# WHAT YOU NEED TO DO:
Leaving the pictures aside, return all of the data below exactly.

# GIVEN INFORMATION:
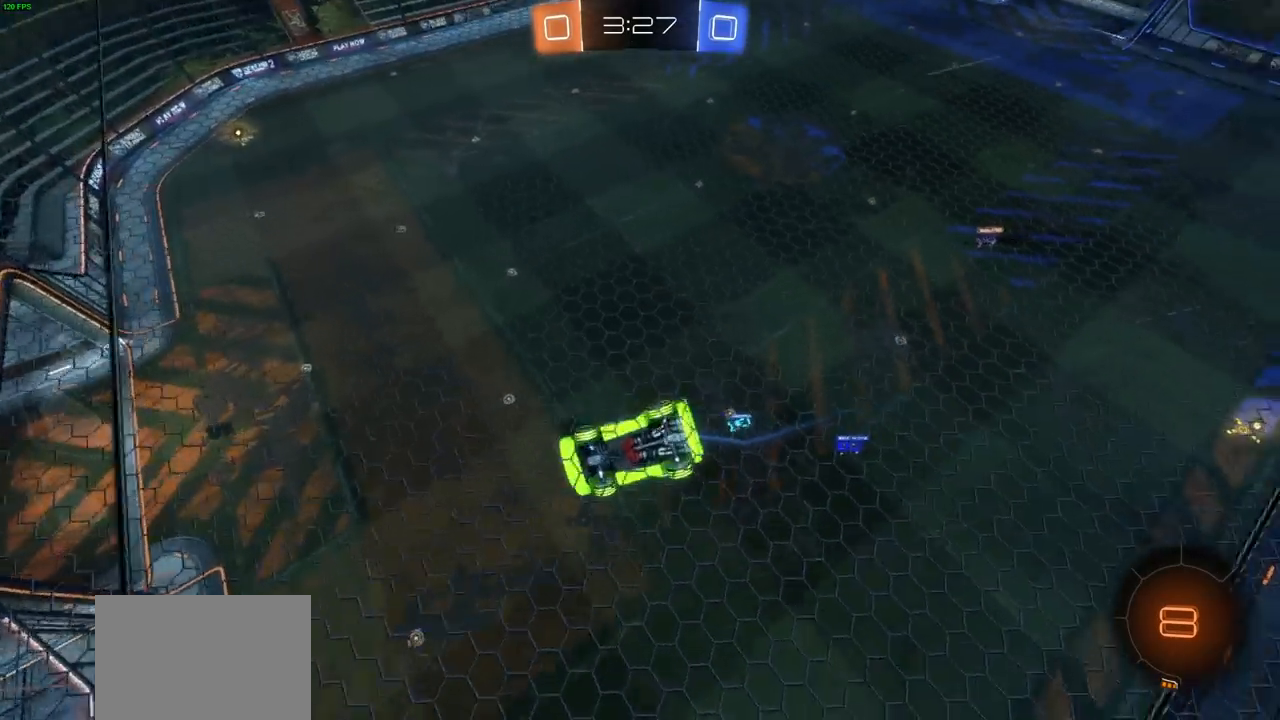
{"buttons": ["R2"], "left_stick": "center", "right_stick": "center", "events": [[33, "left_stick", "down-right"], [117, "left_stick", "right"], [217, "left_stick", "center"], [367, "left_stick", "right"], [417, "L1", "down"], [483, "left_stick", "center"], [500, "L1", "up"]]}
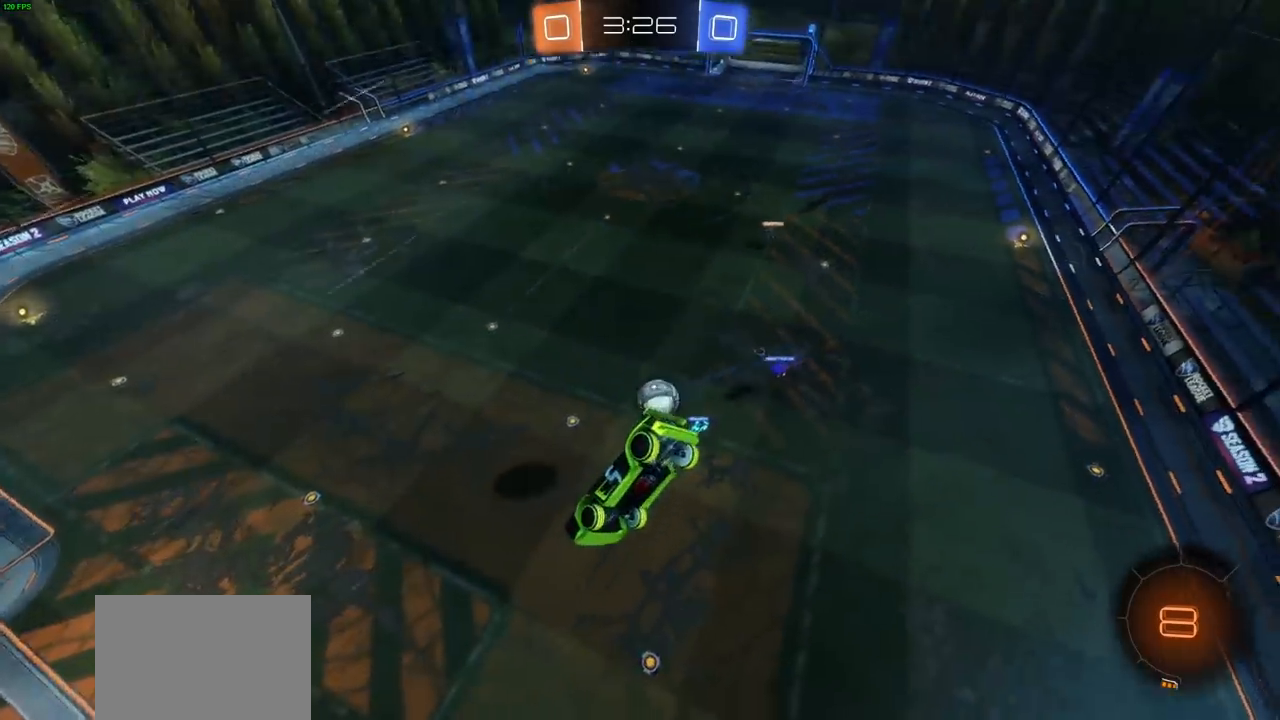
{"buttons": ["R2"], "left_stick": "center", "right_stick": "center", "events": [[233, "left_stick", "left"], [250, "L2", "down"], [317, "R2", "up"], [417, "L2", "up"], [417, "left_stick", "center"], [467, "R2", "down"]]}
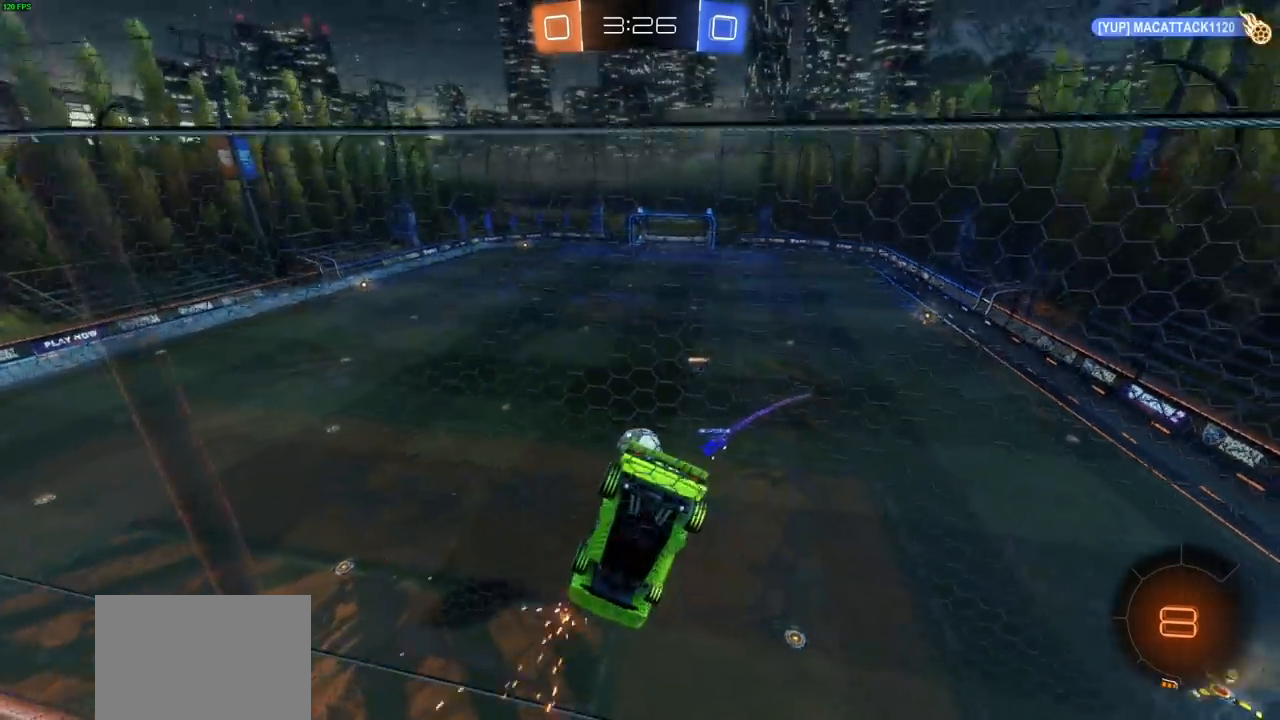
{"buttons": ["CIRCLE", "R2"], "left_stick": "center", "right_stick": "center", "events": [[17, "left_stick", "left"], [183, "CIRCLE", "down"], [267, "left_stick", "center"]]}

# WRITTEN ANSWER:
{"buttons": ["R2"], "left_stick": "center", "right_stick": "center", "events": [[33, "left_stick", "down-right"], [117, "left_stick", "right"], [217, "left_stick", "center"], [367, "left_stick", "right"], [417, "L1", "down"], [483, "left_stick", "center"], [500, "L1", "up"]]}
{"buttons": ["R2"], "left_stick": "center", "right_stick": "center", "events": [[233, "left_stick", "left"], [250, "L2", "down"], [317, "R2", "up"], [417, "L2", "up"], [417, "left_stick", "center"], [467, "R2", "down"]]}
{"buttons": ["CIRCLE", "R2"], "left_stick": "center", "right_stick": "center", "events": [[17, "left_stick", "left"], [183, "CIRCLE", "down"], [267, "left_stick", "center"]]}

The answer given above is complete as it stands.